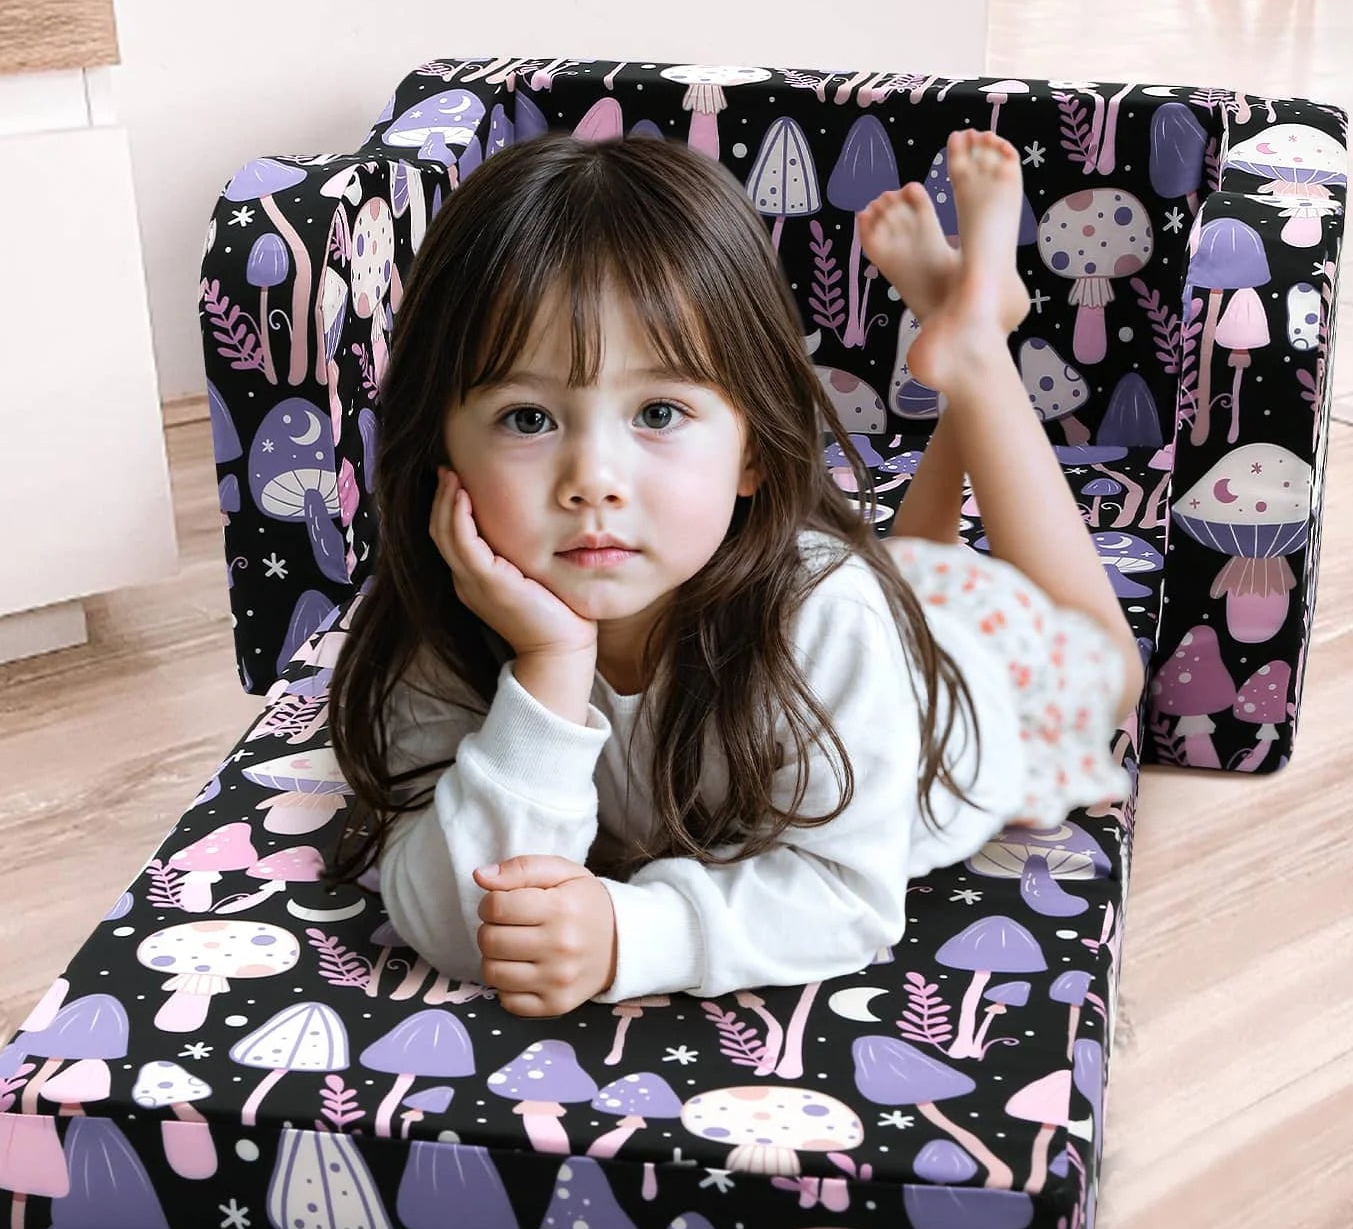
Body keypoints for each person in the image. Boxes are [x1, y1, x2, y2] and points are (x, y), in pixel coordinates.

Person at [325, 126, 1143, 1020]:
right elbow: (465, 922)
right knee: (903, 575)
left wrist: (631, 934)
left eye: (658, 412)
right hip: (883, 615)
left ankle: (978, 354)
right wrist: (549, 670)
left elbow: (847, 898)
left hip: (962, 698)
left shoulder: (828, 619)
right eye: (528, 418)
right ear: (439, 447)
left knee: (1104, 674)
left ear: (751, 449)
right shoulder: (451, 620)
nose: (593, 480)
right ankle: (965, 323)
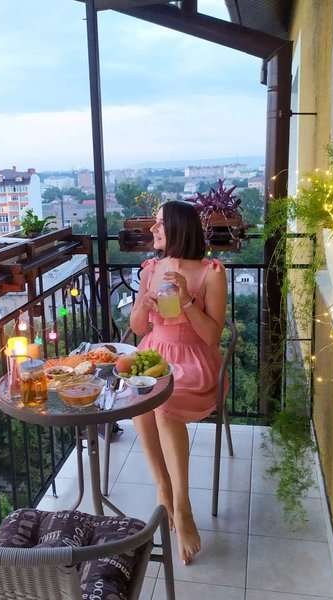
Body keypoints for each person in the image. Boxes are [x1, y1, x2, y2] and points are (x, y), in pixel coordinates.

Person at [129, 200, 228, 565]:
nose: (153, 230)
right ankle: (163, 492)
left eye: (159, 225)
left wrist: (187, 301)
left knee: (163, 403)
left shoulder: (211, 272)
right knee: (139, 395)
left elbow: (212, 337)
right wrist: (144, 302)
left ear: (177, 229)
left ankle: (181, 505)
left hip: (194, 359)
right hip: (155, 351)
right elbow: (139, 327)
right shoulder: (151, 269)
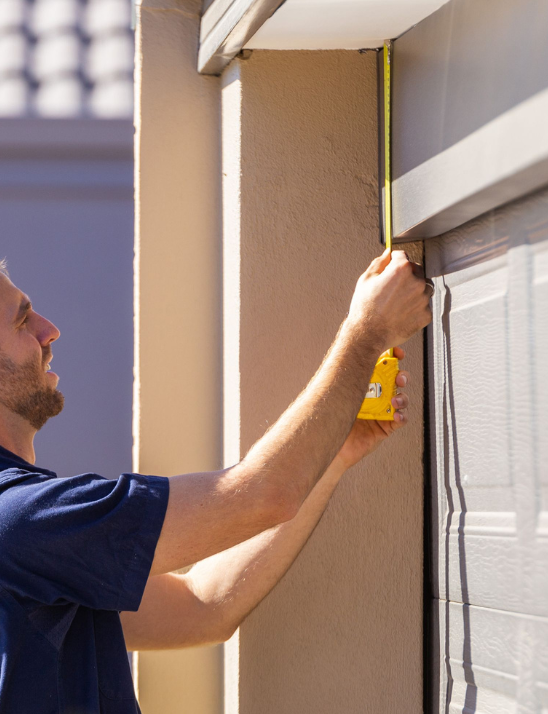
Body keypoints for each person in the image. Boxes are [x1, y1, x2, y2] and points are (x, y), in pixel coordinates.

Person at [0, 250, 431, 713]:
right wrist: (366, 333)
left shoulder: (32, 539)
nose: (49, 330)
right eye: (23, 320)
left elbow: (203, 606)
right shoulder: (22, 522)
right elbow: (262, 495)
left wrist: (332, 455)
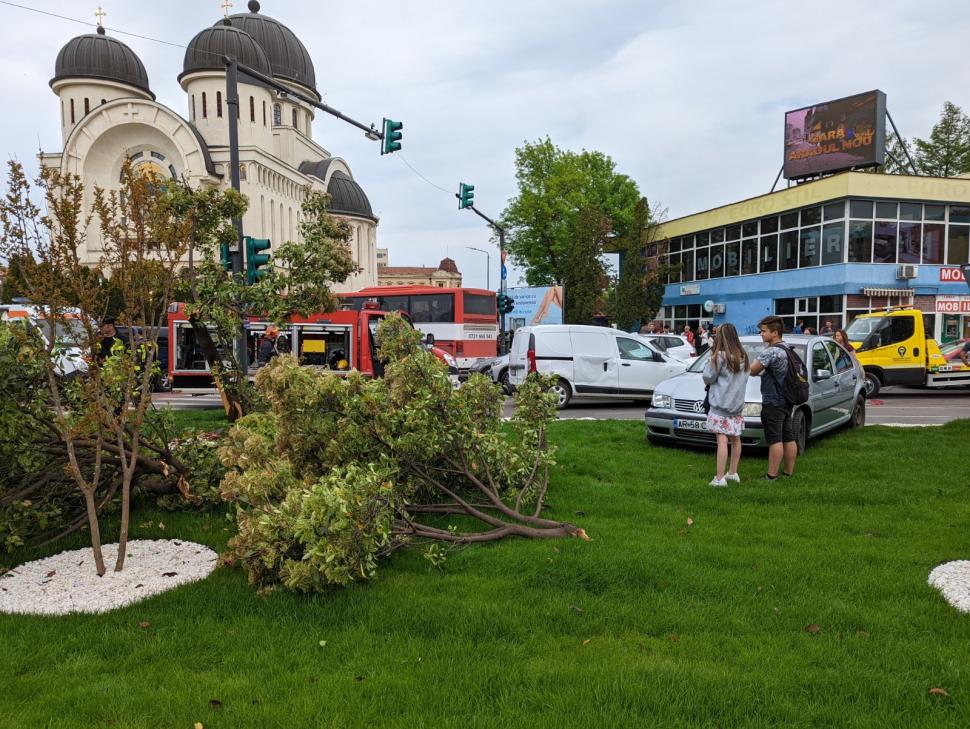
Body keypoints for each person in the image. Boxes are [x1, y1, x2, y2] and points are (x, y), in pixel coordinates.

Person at [750, 315, 798, 480]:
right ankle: (788, 473)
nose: (761, 334)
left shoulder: (771, 352)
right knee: (788, 436)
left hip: (773, 401)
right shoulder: (787, 348)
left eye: (764, 331)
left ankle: (771, 476)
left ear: (775, 333)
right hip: (787, 399)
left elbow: (753, 370)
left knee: (775, 439)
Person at [702, 323, 750, 487]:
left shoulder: (719, 356)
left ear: (721, 337)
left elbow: (708, 377)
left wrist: (711, 355)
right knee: (736, 438)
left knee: (722, 440)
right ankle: (733, 473)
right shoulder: (744, 355)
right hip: (736, 405)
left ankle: (719, 478)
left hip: (720, 404)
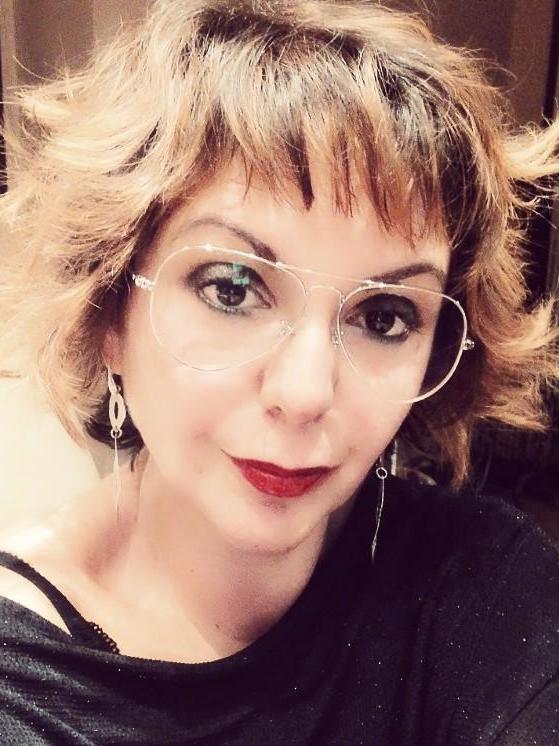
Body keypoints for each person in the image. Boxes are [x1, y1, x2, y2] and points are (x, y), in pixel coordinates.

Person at [1, 0, 559, 742]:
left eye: (384, 317)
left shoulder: (484, 583)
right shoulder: (21, 688)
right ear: (108, 313)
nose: (304, 393)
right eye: (232, 289)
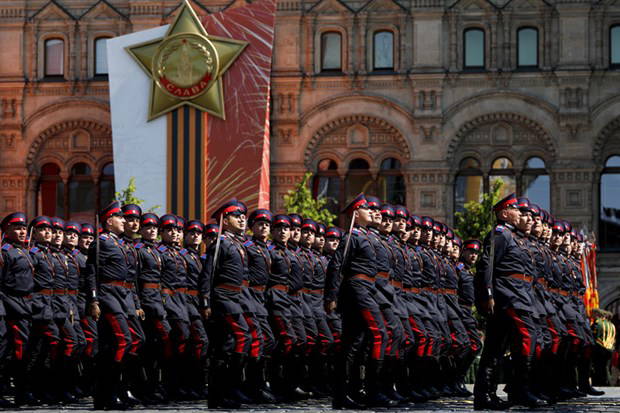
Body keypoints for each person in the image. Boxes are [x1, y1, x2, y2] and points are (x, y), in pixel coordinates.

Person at [474, 193, 544, 409]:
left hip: (519, 295)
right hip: (509, 296)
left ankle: (486, 395)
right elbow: (486, 265)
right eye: (515, 210)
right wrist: (487, 295)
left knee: (496, 346)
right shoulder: (501, 234)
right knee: (526, 338)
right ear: (504, 213)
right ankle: (519, 390)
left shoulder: (514, 236)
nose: (519, 213)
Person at [326, 193, 395, 408]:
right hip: (357, 289)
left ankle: (348, 393)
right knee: (379, 334)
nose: (371, 212)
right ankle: (371, 390)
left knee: (354, 342)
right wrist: (331, 296)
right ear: (356, 213)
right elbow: (336, 266)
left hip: (367, 289)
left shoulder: (366, 236)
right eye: (366, 209)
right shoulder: (351, 237)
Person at [200, 199, 252, 408]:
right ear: (225, 220)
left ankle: (222, 393)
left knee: (226, 345)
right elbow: (207, 275)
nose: (242, 219)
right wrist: (205, 302)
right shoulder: (220, 244)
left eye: (243, 216)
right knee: (242, 337)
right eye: (236, 216)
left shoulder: (237, 244)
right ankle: (227, 389)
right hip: (223, 297)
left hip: (236, 298)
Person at [0, 212, 34, 406]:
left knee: (23, 350)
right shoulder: (5, 252)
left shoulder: (23, 251)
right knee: (10, 350)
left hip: (26, 305)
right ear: (7, 230)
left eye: (24, 228)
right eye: (18, 228)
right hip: (12, 305)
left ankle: (22, 392)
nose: (22, 232)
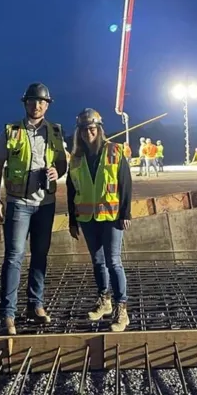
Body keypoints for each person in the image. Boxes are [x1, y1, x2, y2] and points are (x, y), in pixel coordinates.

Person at [0, 82, 68, 336]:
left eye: (41, 102)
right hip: (18, 203)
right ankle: (8, 313)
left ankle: (36, 305)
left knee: (40, 256)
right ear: (25, 104)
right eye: (32, 101)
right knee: (14, 257)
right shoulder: (11, 131)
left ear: (47, 105)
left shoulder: (55, 132)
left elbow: (63, 165)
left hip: (45, 204)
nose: (37, 105)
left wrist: (58, 172)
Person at [67, 108, 133, 332]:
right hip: (87, 218)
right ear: (79, 133)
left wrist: (126, 212)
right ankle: (104, 301)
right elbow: (70, 189)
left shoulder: (114, 151)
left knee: (113, 262)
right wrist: (72, 221)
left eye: (92, 129)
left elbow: (125, 183)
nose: (88, 133)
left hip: (111, 216)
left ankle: (121, 310)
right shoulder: (75, 159)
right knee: (98, 262)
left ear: (99, 129)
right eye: (84, 130)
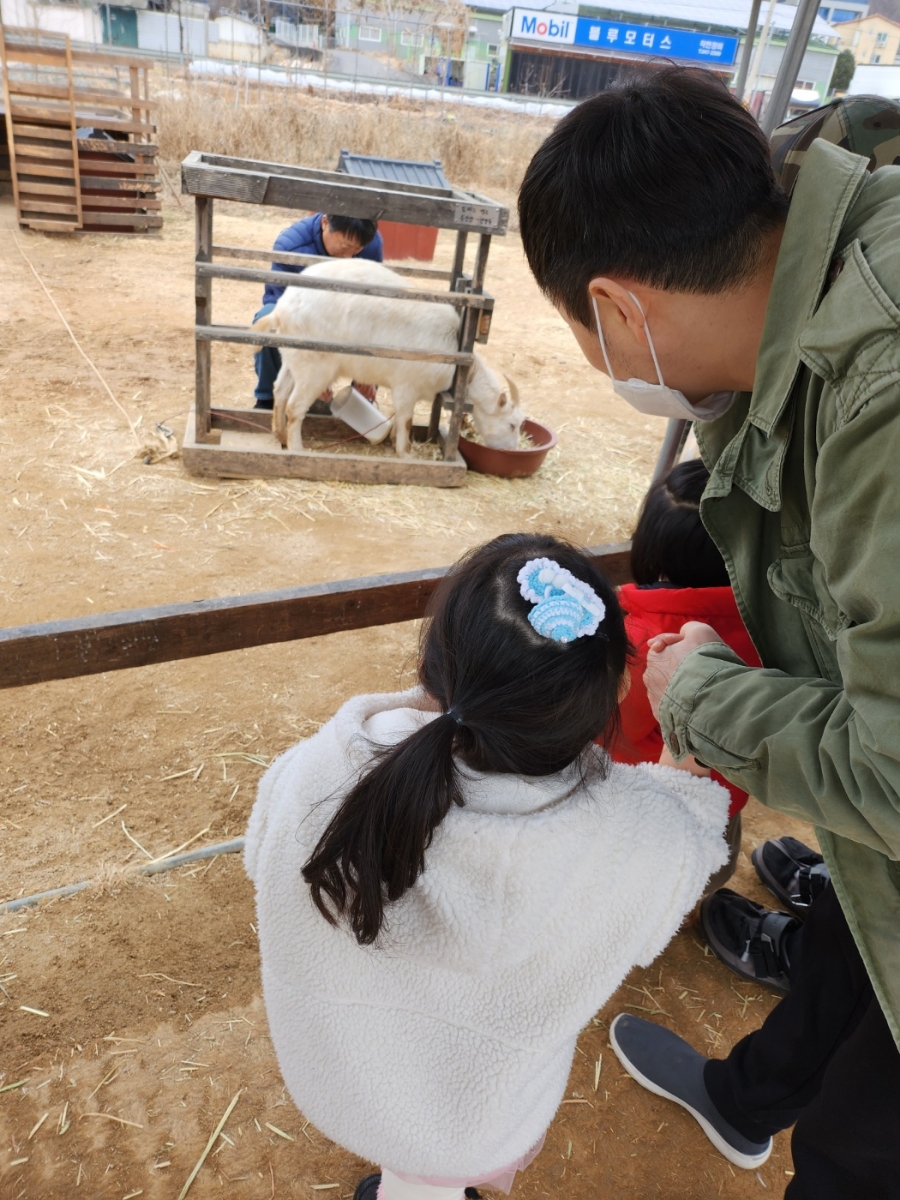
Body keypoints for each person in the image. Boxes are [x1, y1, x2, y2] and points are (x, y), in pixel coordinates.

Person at [518, 66, 900, 1196]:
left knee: (855, 1160)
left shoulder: (877, 398)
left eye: (588, 337)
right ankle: (755, 1095)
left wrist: (702, 695)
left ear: (621, 310)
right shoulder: (842, 227)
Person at [244, 533, 731, 1200]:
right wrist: (700, 711)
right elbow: (692, 838)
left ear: (432, 660)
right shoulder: (636, 841)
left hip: (341, 1080)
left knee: (407, 1175)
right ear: (618, 687)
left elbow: (257, 860)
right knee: (434, 1181)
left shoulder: (317, 774)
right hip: (478, 1121)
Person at [610, 458, 762, 892]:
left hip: (640, 802)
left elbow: (614, 727)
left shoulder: (633, 637)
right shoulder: (775, 630)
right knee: (702, 875)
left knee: (636, 887)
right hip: (721, 803)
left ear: (652, 550)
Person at [253, 213, 383, 410]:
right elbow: (283, 310)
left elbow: (372, 307)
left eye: (357, 250)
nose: (349, 256)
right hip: (301, 315)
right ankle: (268, 400)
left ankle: (360, 402)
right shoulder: (291, 246)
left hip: (345, 315)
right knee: (267, 320)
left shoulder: (371, 243)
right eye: (346, 246)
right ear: (325, 223)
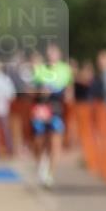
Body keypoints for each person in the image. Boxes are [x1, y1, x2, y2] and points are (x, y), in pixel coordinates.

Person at [31, 43, 72, 188]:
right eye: (49, 54)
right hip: (41, 111)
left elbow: (69, 91)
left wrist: (66, 94)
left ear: (58, 55)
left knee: (55, 144)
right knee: (39, 142)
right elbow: (32, 91)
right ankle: (41, 162)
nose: (51, 56)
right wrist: (40, 92)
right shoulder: (40, 70)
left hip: (56, 110)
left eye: (53, 53)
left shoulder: (65, 70)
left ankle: (50, 175)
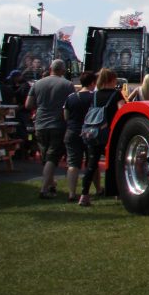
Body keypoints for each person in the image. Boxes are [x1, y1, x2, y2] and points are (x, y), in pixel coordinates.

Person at [25, 59, 75, 198]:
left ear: (50, 68)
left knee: (46, 157)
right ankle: (44, 189)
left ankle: (51, 184)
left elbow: (28, 104)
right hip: (58, 124)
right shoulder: (68, 85)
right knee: (52, 158)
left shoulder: (37, 84)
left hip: (40, 123)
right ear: (63, 70)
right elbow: (71, 105)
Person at [79, 68, 126, 207]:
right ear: (111, 80)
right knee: (114, 163)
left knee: (91, 165)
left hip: (94, 132)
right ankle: (117, 192)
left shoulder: (94, 95)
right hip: (110, 133)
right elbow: (122, 110)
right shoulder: (116, 95)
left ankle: (84, 194)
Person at [62, 71, 96, 202]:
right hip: (90, 131)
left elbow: (65, 115)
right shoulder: (94, 97)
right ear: (92, 83)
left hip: (72, 131)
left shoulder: (71, 97)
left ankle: (71, 193)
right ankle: (97, 188)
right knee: (91, 162)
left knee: (73, 163)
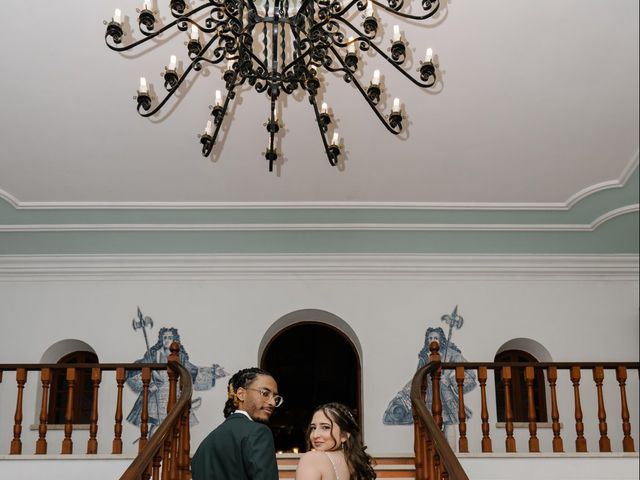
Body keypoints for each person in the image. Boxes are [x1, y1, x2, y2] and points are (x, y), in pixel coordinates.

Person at [126, 327, 227, 436]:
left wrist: (213, 372)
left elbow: (193, 371)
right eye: (164, 337)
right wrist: (150, 383)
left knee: (175, 426)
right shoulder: (153, 355)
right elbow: (138, 368)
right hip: (156, 396)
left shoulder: (181, 357)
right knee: (156, 427)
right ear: (161, 339)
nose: (167, 340)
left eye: (170, 337)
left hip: (174, 394)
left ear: (175, 340)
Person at [383, 327, 477, 436]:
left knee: (449, 423)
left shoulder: (451, 353)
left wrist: (451, 381)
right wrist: (404, 393)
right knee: (429, 423)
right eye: (430, 338)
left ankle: (451, 451)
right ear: (427, 340)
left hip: (445, 394)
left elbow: (469, 372)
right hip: (427, 394)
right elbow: (418, 377)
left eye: (436, 338)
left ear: (441, 339)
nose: (433, 340)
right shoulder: (423, 357)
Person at [192, 367, 282, 480]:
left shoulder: (204, 446)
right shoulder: (258, 432)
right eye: (265, 393)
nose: (272, 402)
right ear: (241, 394)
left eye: (275, 397)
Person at [296, 402, 376, 480]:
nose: (315, 435)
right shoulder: (351, 462)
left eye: (325, 427)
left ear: (344, 435)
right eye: (313, 428)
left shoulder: (312, 459)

##########

> _TASK DETAILS_:
Print exactly, with no pictures, the lines above from the one that holds "left eye: (243, 216)" through the one that holds "left knee: (855, 1160)", both of them included.

> _REPLY_:
left eye: (243, 216)
right knee: (242, 337)
right eye: (236, 216)
left shoulder: (237, 244)
right ankle: (227, 389)
right hip: (223, 297)
left hip: (236, 298)
Person at [0, 212, 34, 406]:
left knee: (23, 350)
right shoulder: (5, 252)
left shoulder: (23, 251)
right knee: (10, 350)
left hip: (26, 305)
right ear: (7, 230)
left eye: (24, 228)
right eye: (18, 228)
right hip: (12, 305)
left ankle: (22, 392)
nose: (22, 232)
Body keypoints for each person in the image. Boxes are [x1, y1, x2, y2] and points are (x, y), in pixel coordinates.

Person at [0, 82, 68, 336]:
left eye: (41, 102)
right hip: (18, 203)
right ankle: (8, 313)
left ankle: (36, 305)
left knee: (40, 256)
right ear: (25, 104)
right eye: (32, 101)
right knee: (14, 257)
right shoulder: (11, 131)
left ear: (47, 105)
left shoulder: (55, 132)
left elbow: (63, 165)
left hip: (45, 204)
nose: (37, 105)
left wrist: (58, 172)
Person at [67, 108, 133, 332]:
right hip: (87, 218)
right ear: (79, 133)
left wrist: (126, 212)
right ankle: (104, 301)
right elbow: (70, 189)
left shoulder: (114, 151)
left knee: (113, 262)
right wrist: (72, 221)
left eye: (92, 129)
left elbow: (125, 183)
nose: (88, 133)
left hip: (111, 216)
left ankle: (121, 310)
right shoulder: (75, 159)
right knee: (98, 262)
left ear: (99, 129)
right eye: (84, 130)
Body keypoints for each person in the image. Boxes are [x1, y1, x2, y2] and points are (x, y), in pixel coordinates.

Person at [518, 66, 900, 1196]:
left knee: (855, 1160)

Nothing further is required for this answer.